In White Fang, Jack London writes:

"But he was anything save a beauty. To antithesis was due his naming. He was preëminently unbeautiful."

How is "antithesis" used in the example provided and what does the sentence "To antithesis was due his naming" actually mean?

  • He was given his name ironically, antiphrastically. Jul 12 '20 at 15:06
  • @EdwinAshworth Comments are strictly speaking not intended for providing answers.
    – Tsundoku
    Aug 25 '20 at 9:14

In your question, you left out a previous sentence that is important for figuring out what this means:

This man was called "Beauty" by the other men of the fort.

What your sentence means is that it's an "ironic nickname", like when a two meter tall man is called "Shorty"; see TVtropes.

From Merriam-Webster:

Antithesis: a person or thing that is the direct opposite of someone or something else.

So Jack London is saying that he was given his nickname because it's the direct opposite of one of his attributes.

EDIT: the OP asked about the grammaticality of the sentence.
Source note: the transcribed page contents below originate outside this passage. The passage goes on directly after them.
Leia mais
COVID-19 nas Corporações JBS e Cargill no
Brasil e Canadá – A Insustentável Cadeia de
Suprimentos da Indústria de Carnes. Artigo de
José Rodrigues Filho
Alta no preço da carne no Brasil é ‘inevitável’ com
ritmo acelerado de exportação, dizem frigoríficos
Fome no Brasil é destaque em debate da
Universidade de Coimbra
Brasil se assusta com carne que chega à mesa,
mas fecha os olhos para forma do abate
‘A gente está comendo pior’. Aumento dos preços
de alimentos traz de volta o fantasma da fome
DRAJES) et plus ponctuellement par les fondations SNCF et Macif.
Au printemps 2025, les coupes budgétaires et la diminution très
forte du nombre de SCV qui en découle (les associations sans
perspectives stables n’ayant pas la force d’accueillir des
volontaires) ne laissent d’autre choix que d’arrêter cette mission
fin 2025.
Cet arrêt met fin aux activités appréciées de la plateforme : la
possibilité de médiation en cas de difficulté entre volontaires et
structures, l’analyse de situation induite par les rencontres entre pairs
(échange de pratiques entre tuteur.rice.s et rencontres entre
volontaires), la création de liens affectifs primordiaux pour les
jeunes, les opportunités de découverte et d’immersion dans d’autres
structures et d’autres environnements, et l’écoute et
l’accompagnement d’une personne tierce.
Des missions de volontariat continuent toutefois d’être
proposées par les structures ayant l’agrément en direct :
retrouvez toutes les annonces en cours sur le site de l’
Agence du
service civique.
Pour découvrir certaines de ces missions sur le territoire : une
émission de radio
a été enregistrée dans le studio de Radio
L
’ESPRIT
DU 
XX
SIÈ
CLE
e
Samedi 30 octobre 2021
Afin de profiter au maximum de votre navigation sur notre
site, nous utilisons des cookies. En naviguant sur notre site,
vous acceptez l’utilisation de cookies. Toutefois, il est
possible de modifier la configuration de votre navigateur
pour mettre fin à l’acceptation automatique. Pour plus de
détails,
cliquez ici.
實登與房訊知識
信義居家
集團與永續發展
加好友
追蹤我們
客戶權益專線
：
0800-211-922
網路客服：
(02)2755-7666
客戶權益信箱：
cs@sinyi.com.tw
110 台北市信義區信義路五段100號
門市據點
Here is my answer:

The sentence is inverted (which is grammatical, but somewhat uncommon); in the more usual word order, it says "His naming was due to antithesis." Here, "was due to" means "was because of", and "naming" means being given a name, so put in more everyday language, the sentence becomes "he was given his name because of antithesis."

  • Thanks for clarification for the sentence's meaning, however is the sentence itself gramatically correct? How exactly does "To antithesis" function within the sentence to convey said meaning?